Selected passage →
◆ ◆ ◆ ◆

WCJM-FM
- West Point, Georgia; United States;
- Frequency: 100.9 MHz
- Branding: The Bull

Programming
- Format: Country
- Affiliations: Westwood One

Ownership
- Owner: iHeartMedia, Inc.; (iHM Licenses, LLC);
- Sister stations: WKKR; WMXA; WPCH; WTLM; WZMG;

History
- First air date: July 18, 1966
- Former call signs: WBMK-FM (CP, 1963–1966); WCJM (1966–1994);

Technical information
- Licensing authority: FCC
- Facility ID: 54863
- Class: A
- ERP: 5,800 watts
- HAAT: 100 meters (330 ft)
- Transmitter coordinates: 32°51′7″N 85°8′14″W﻿ / ﻿32.85194°N 85.13722°W

Links
- Public license information: Public file; LMS;
- Webcast: Listen live (via iHeartRadio)
- Website: wcjmthebull.iheart.com

= WCJM-FM =

WCJM-FM (100.9 FM) is a radio station licensed to serve West Point, Georgia, United States. The station is owned by San Antonio–based iHeartMedia, through licensee iHM Licenses, LLC.

It broadcasts a country music format and features programming from Westwood One.

==History==
In August 1998, Fuller Broadcasting Company, Inc., agreed to sell this station to Root Communications License Company, L.P., as part of a five-station deal.

◆ ◆ ◆ ◆

Dataset extract →
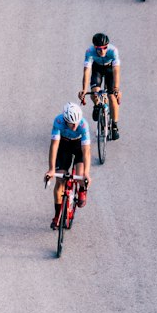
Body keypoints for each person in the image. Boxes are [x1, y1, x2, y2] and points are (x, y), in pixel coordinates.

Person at [44, 101, 91, 229]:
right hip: (64, 145)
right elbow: (54, 146)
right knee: (60, 180)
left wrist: (86, 173)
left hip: (79, 145)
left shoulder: (83, 124)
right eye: (71, 123)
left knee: (80, 174)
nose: (75, 126)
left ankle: (82, 190)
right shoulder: (58, 122)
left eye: (76, 123)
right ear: (65, 120)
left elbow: (86, 151)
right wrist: (52, 169)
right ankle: (57, 216)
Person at [79, 31, 121, 139]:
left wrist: (116, 88)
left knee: (112, 97)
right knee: (95, 92)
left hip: (110, 69)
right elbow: (87, 71)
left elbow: (116, 70)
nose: (102, 51)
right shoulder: (89, 51)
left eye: (104, 47)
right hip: (97, 68)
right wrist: (84, 89)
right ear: (94, 47)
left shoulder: (113, 51)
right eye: (99, 48)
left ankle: (114, 126)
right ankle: (97, 105)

◆ ◆ ◆ ◆

List of tasks →
(1) Copy the part of the WCJM-FM article that opens with the words containing "- Website: wcjmthebull.iheart.com" and closes with "a five-station deal.".
(2) Write the next part of the WCJM-FM article, picking up after its final sentence.
Nothing here requires the data.

Answers given →
(1)
- Website: wcjmthebull.iheart.com

= WCJM-FM =

WCJM-FM (100.9 FM) is a radio station licensed to serve West Point, Georgia, United States. The station is owned by San Antonio–based iHeartMedia, through licensee iHM Licenses, LLC.

It broadcasts a country music format and features programming from Westwood One.

==History==
In August 1998, Fuller Broadcasting Company, Inc., agreed to sell this station to Root Communications License Company, L.P., as part of a five-station deal.

(2)
In March 2003, Root Communications License Company, L.P., reached an agreement to sell this station to Qantum Communications subsidiary Qantum of Auburn License Company, LLC, as part of a 26 station deal valued at $82.2 million. The deal was approved by the Federal Communications Commission on April 30, 2003, and the transaction was consummated on July 2, 2003.

On May 15, 2014, Qantum Communications announced that it would sell its 29 stations, including WCJM-FM, to Clear Channel Communications (now iHeartMedia), in a transaction connected to Clear Channel's sale of WALK AM-FM in Patchogue, New York, to Connoisseur Media via Qantum. The transaction was consummated on September 9, 2014.